→ **Kutipan**:
*****

Tapi Ali bin Abi Thalib melihat pada gurat wajah tamunya, ada sesuatu
keperluan yang sangat dirahasiakannya. Sehingga ketika esok harinya, Ali
berjumpa lagi dengan tamunya di Ka’bah dan segera menanyainya : “Apakah hari
ini anda akan kembali ke kampung ?”. Abu Dzar menjawab dengan tegas : “Belum
!”. Mendapat jawaban demikian, Ali tidak tahan lagi untuk menanyainya : “Apa
sesungguhnya urusanmu, dan apa pula yang mendatangkanmu ke mari ?”. Dan Abu
Dzarpun terperangah mendapat pertanyaan demikian dari satu-satunya orang
Quraisy yang telah menjamunya dan mengakrabkan dirinya dengan tamu asing
ini. Tetapi Abu Dzar tidak lagi merasa asing dengan orang yang menjamunya
ini, sehingga mendapat pertanyaan demikian langsung saja dia balik
mengajukan syarat bernada tantangan : “Bila engkau berjanji akan
merahasiakan jawabanku, aku akan menjawab pertanyaanmu”. Langsung saja Ali
menyatakan janjinya : “Aku berjanji untuk menjaga rahasiamu”. Dan Abu Dzar
tidak ragu lagi dengan janji pemuda Quraisy yang terhormat ini, sehingga
dengan setengah berbisik dia menjelaskan kepada Ali : “Telah sampai kepada
kami berita, bahwa telah keluar seorang Nabi”. Mendengar kata-kata Abu Dzar
itu Ali menyambutnya dengan gembira dan menyatakan kepadanya : “Engkau
sungguh benar dengan ucapanmu ?! ikutilah aku kemana aku berjalan dan
masuklah ke rumah yang aku masuki. Dan bila aku melihat bahaya yang
mengancammu, maka aku akan memberi isyarat kepadamu dengan berdiri mendekat
ke tembok dan aku seolah-olah sedang memperbaiki alas kakiku. Dan bila aku
lakukan demikian, maka segera engkau pergi menjauh”. Maka Abu Dzarpun
mengikuti Ali kemanapun dia berjalan, dan dengan tidak mendapati halangan
apa-apa, akhirnya dia sampai juga di hadapan Rasulullah sallallahu alaihi wa
aalihi wasallam dan langsung menanyakan kepada beliau. Inilah saat yang
paling dinanti oleh Abu Dzar dan ketika Rasulullah menawarkan Islam
kepadanya, segera Abu Dzar menyatakan masuk Islam dituntun Nabi Muhammad
sallallahu alaihi wa aalihi wasallam dengan mengucapkan dua kalimah
syahadat. Rasulullah sallallahu alaihi wa aalihi wa sallam berwasiat
kepadanya : “Wahai Aba Dzar, sembunyikanlah keislamanmu ini, dan pulanglah
ke kampungmu !, maka bila engkau mendengar bahwa kami telah menang, silakan
engkau datang kembali untuk bergabung dengan kami”.

*****

→ **Baris yang Diberikan**:

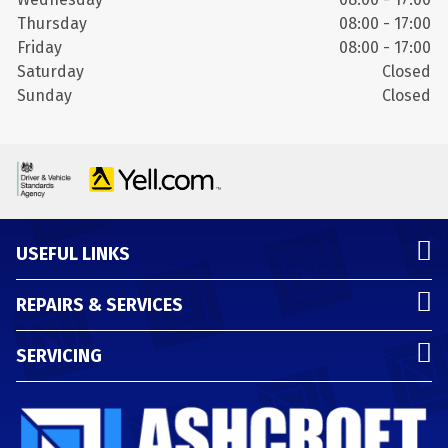
Thursday
08:00 - 17:00
Friday
08:00 - 17:00
Saturday
Closed
Sunday
Closed
USEFUL LINKS
REPAIRS & SERVICES
SERVICING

*****

→ **Pertanyaan**:
(a) Susun baris-baris data di atas, yang memuat jam buka dan tautan, menjadi daftar bernomor tanpa baris kosong. Gambarnya tidak usah dimasukkan.
(b) Sambung kutipan tentang Abu Dzar masuk Islam, mulai setelah kalimat terakhirnya.

→ **Kumpulan Jawaban**:
(a)
1. Thursday
2. 08:00 - 17:00
3. Friday
4. 08:00 - 17:00
5. Saturday
6. Closed
7. Sunday
8. Closed
9. USEFUL LINKS
10. REPAIRS & SERVICES
11. SERVICING

(b)
Mendengar wasiat tersebut Abu Dzar menegaskan kepada Rasulullah sallallahu
alaihi wa aalihi wa sallam: “Demi yang Mengutus engkau dengan kebenaran,
sungguh aku akan meneriakkan di kalangan mereka bahwa aku telah masuk
Islam”. Dan Rasulullah mendiamkan tekat Abu Dzar tersebut.
Segera saja Abu dzar menuju Masjidil Haram dan di hadapan Ka’bah banyak
berkumpul para tokoh-tokoh kafir Quraisy. Demi melihat banyaknya orang
berkumpul padanya, Abu Dzar berteriak dengan sekeras- keras suara dengan
menyatakan : “Wahai orang-orang Quraisy, aku sesungguhnya telah bersaksi
bahwa tidak ada sesembahan yang benar kecuali Allah dan aku bersaksi pula
Muhammad itu adalah hamba dan utusan Allah”.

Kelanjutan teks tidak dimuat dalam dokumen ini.